Exact repetition of the data is the whole task.

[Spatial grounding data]
=======

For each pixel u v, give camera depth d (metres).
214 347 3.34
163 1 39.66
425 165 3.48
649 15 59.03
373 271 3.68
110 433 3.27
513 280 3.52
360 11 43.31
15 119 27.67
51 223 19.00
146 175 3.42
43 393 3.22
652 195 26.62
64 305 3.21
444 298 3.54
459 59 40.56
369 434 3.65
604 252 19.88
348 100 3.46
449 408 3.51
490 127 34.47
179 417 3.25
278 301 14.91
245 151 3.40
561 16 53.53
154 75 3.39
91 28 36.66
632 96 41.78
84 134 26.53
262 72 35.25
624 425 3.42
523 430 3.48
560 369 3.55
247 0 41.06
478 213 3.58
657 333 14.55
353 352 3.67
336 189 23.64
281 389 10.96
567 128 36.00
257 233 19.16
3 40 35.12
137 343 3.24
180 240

=======

### Task response
For each pixel u v, give camera depth d (metres).
214 347 3.34
163 1 39.66
425 165 3.48
649 15 59.03
373 271 3.68
110 433 3.27
513 280 3.52
360 11 43.31
15 119 27.67
51 223 19.00
146 175 3.42
43 393 3.22
652 195 26.62
64 305 3.21
444 298 3.54
459 59 40.56
369 434 3.65
604 252 19.88
348 100 3.46
449 408 3.51
490 127 34.47
179 417 3.25
278 301 14.91
245 151 3.40
561 16 53.53
154 75 3.39
91 28 36.66
632 96 41.78
84 134 26.53
262 72 35.25
624 425 3.42
523 430 3.48
560 369 3.55
247 0 41.06
478 213 3.58
657 333 14.55
353 352 3.67
336 189 23.64
281 389 10.96
567 128 36.00
257 233 19.16
3 40 35.12
137 343 3.24
180 240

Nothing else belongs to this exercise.